Ethiopia will start work on three more industrial parks that will play a “critical role” in the country’s bid for economic take-off on the back of its textile industry.
The developments, which are to begin before next July, are in are Aysha and Semera, near the Djibouti border and Assosa, next to the Sudanese border.
Lelise Neme, chief executive of the Ethiopia Industrial Parks Development Corporation (IPDC), toldthe Xinhua news agency that the three parks were expected to play a “critical role in Ethiopia’s plan to transform its still largely agrarian economy into an industrialized one by 2025, using the textile and garment sector as a key component”.
The announcement follows another in September, which said a further four would be built in Jimma, Adama, Arerti, and Dire Dawa.
In addition to these manufacturing facilities, four agro-industrial parks are being developed to capture more value from Ethiopia’s farming output. These are to be built in the north eastern regions of Amhara, Oromia, Tigray and SNNPR.

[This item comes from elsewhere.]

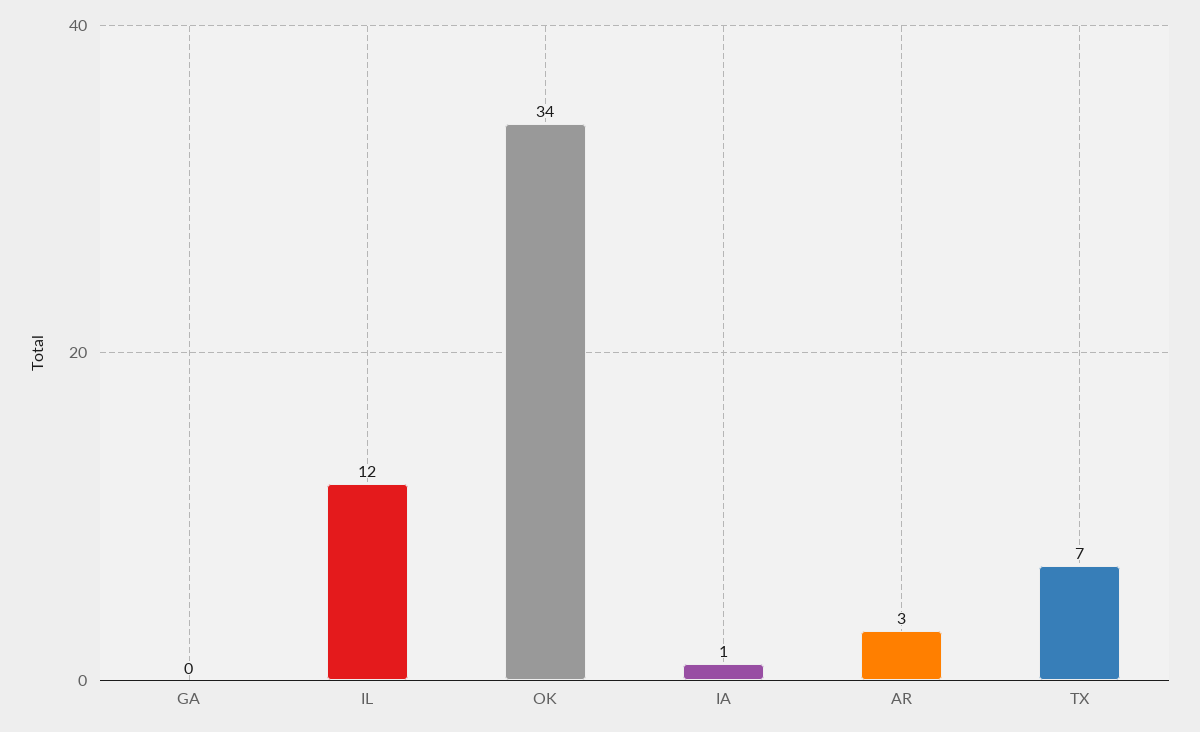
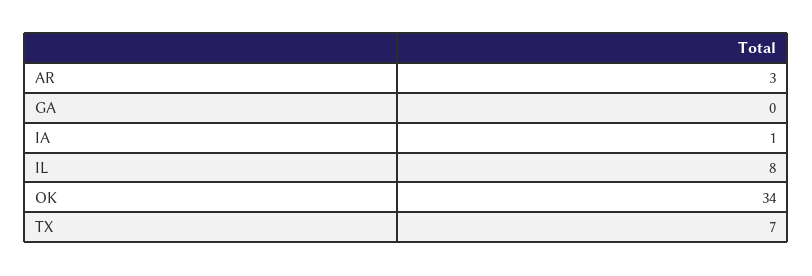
IL: 12 -> 8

Ethiopia has based its industrialisation effort on the development of low-carbon, tax-exempt “plug & play” industrial parks along development corridors. So far, this has resulted in four operation ventures, at Bole Lemi, Hawassa, Mekele and Kombolcha (see Further reading, below, for more on these).

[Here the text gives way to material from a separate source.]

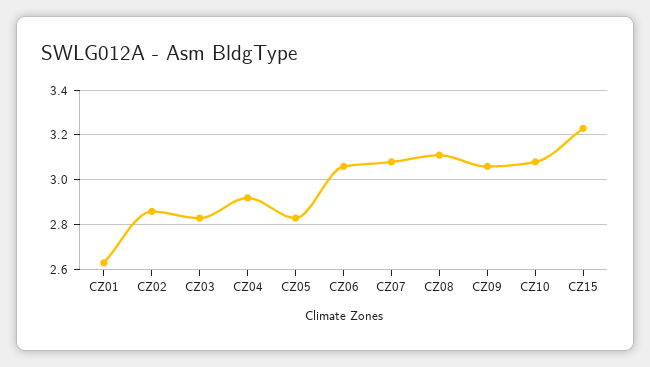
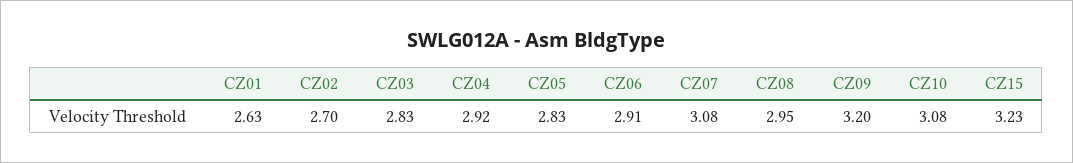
CZ02: 2.85 -> 2.7
CZ06: 3.05 -> 2.91
CZ08: 3.1 -> 2.95
CZ09: 3.05 -> 3.2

On Sunday (7 October), these four were joined by a fifth at Adama, about 100km southeast of Addis Ababa. This was opened by Abiy Ahmed, the prime minister of Ethiopia (pictured).
The 120ha, $150m development will host a number of international manufacturers, such as Spanish synthetic yarn specialist Antex, Hong Kong’s Charter Ventures Apparel, Jiangsu Shinshine Wool Textile of China and Kingdom Linen Ethiopia, the local subsidiary of Zhejiang Jinyuan Flax.
Ethiopia plans to increase the number of operational industrial parks from the current four to around 30 by 2025, increasing the share of the economy contributed by manufacturing from 5% to 22%.